The authors of Wind Catcher play this extremely well, weaving a web of intrigue and danger. Juliet has her own doubts about herself and her heritage, but she keeps on fighting. I can’t wait to read what comes next for this series.

It’s a refreshing change to read a story so steeped in Native American lore (though we never learn which nation Juliet belongs to, which I understood but also found a little distracting). And to read a story based on that lore not be about ‘white guy discovers Native American artifact and inherits amazing powers!!! And may or may not have the guidance of Stock Old Wise Indian Shaman!!!’

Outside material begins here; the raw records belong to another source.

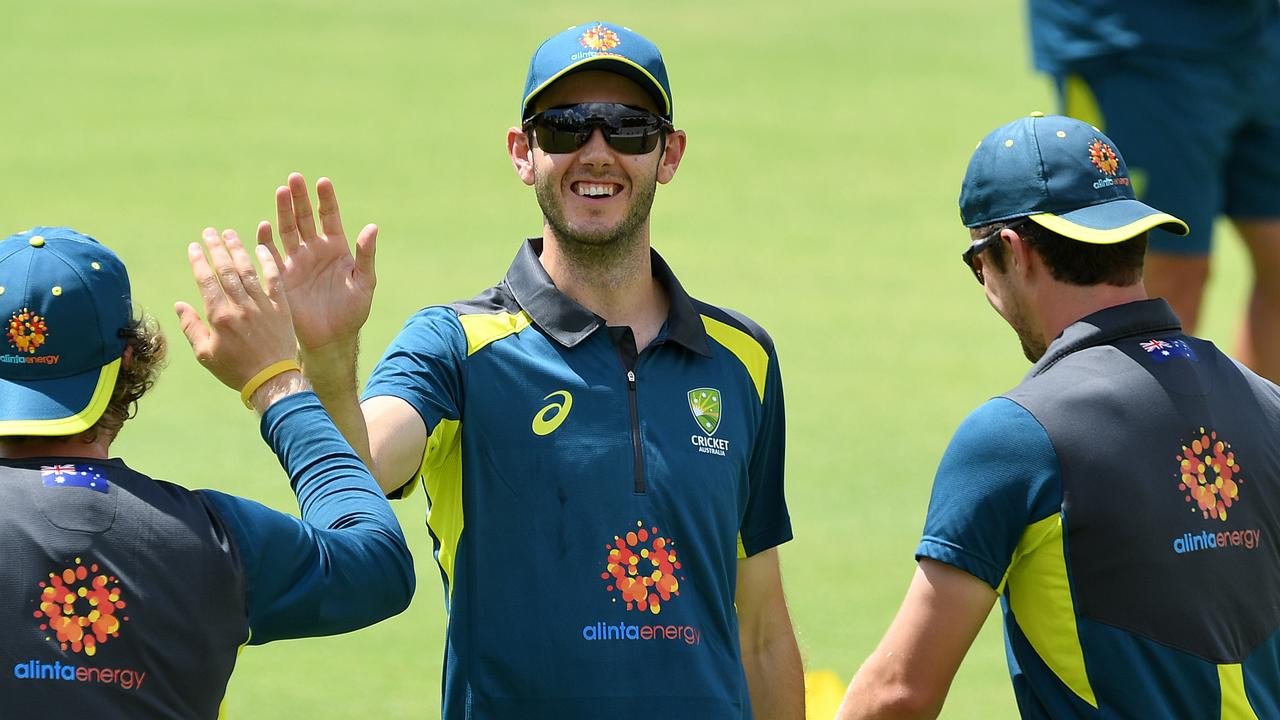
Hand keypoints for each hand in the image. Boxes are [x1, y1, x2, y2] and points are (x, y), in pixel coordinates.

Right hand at [175, 228, 301, 398]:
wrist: (272, 380)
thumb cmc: (235, 370)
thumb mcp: (206, 354)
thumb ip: (191, 327)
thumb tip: (179, 305)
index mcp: (219, 316)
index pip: (206, 280)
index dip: (199, 261)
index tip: (194, 246)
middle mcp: (240, 306)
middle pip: (225, 270)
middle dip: (216, 248)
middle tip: (209, 232)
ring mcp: (262, 305)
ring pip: (248, 270)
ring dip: (238, 250)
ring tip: (230, 234)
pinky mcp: (281, 307)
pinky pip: (274, 279)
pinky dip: (267, 262)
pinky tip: (261, 248)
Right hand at [257, 173, 376, 353]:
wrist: (332, 337)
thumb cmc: (353, 310)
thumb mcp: (365, 281)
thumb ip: (366, 254)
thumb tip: (372, 227)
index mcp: (336, 247)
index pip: (330, 216)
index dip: (326, 199)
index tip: (322, 182)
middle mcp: (314, 249)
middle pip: (305, 217)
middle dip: (299, 198)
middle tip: (294, 178)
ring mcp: (297, 261)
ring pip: (287, 230)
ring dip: (283, 212)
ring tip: (281, 192)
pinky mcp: (282, 276)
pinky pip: (271, 255)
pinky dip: (266, 241)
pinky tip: (264, 226)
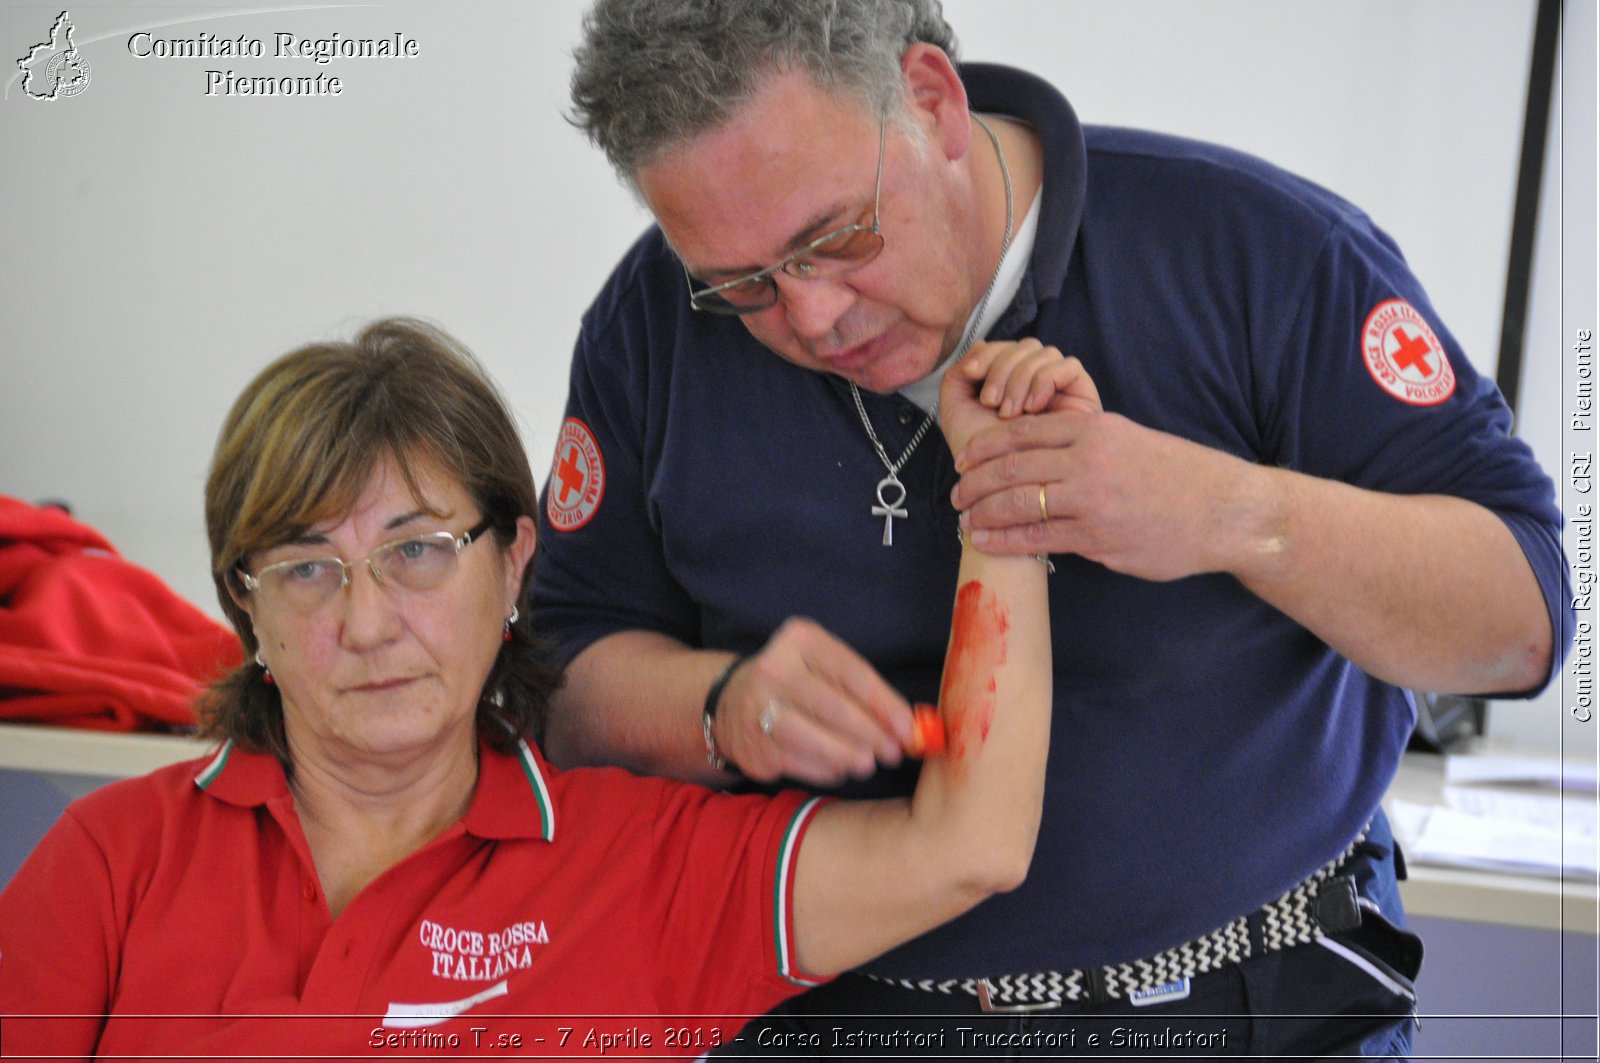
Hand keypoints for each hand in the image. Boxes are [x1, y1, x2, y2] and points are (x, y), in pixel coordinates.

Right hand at [715, 618, 913, 785]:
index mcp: (800, 641)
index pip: (852, 673)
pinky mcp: (755, 745)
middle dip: (872, 734)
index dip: (884, 704)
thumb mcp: (825, 668)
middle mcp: (774, 669)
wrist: (731, 705)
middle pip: (834, 708)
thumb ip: (864, 691)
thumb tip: (909, 726)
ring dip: (850, 756)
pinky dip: (828, 769)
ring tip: (869, 764)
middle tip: (894, 752)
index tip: (907, 727)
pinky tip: (840, 768)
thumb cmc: (798, 685)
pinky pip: (802, 763)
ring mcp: (759, 709)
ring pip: (816, 739)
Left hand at [938, 340, 1099, 458]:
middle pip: (1025, 346)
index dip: (987, 353)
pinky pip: (1068, 367)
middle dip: (1000, 368)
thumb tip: (978, 345)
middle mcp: (1038, 385)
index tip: (970, 373)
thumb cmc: (984, 463)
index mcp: (1011, 384)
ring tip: (1009, 413)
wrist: (1007, 501)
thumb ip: (958, 379)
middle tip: (990, 402)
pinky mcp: (1084, 403)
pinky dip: (1044, 379)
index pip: (1006, 347)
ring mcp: (1062, 393)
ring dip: (1019, 378)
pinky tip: (1032, 407)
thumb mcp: (960, 416)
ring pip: (1044, 353)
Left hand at [950, 409, 1264, 581]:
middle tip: (955, 493)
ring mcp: (1091, 501)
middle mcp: (1087, 460)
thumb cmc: (1177, 475)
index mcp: (1093, 429)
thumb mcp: (1128, 438)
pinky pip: (1039, 538)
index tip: (964, 459)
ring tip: (965, 520)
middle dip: (974, 482)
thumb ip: (1084, 441)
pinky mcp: (1097, 538)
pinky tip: (988, 542)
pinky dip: (1006, 540)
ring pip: (1018, 503)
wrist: (1224, 510)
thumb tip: (1039, 452)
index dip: (984, 447)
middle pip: (1011, 467)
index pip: (1021, 432)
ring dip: (983, 512)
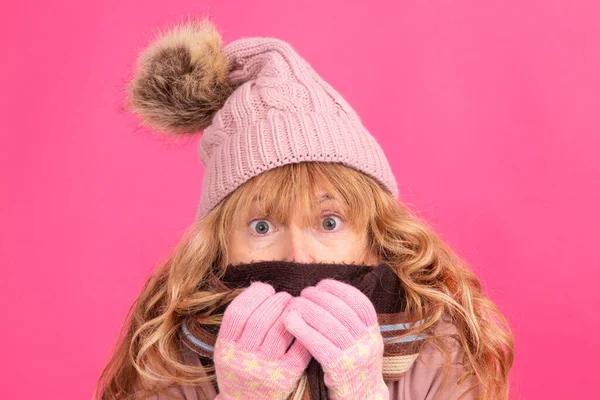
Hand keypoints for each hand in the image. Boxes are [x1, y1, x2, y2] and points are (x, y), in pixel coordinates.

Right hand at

Juliet is your typical teenager, caught between her heritage and the upper class private school world her mother has built for her. Her would-be Native American Mentor, her grandfather, falls in and out of her list of suspects, further destroying her sense of security. Not knowing whom to trust, Juliet must uncover the truth behind the recent slayings of people close to her grandfather, and protect herself from those who want to harm her. Yet she is only sixteen, she doubts herself and makes mistakes just like any teenager. In spite of the fantasy element of the plot, this story is grounded in realism: Juliet is a real girl with real thoughts and feelings, who has to come to terms with much she didn’t know and couldn’t have possibly imagined.

As far as the fantastical elements, they remind me of one of my all time favourite authors, Christopher Pike, who often writes of ancient civilizations and amazing beings. I definitely recommend this book to everyone.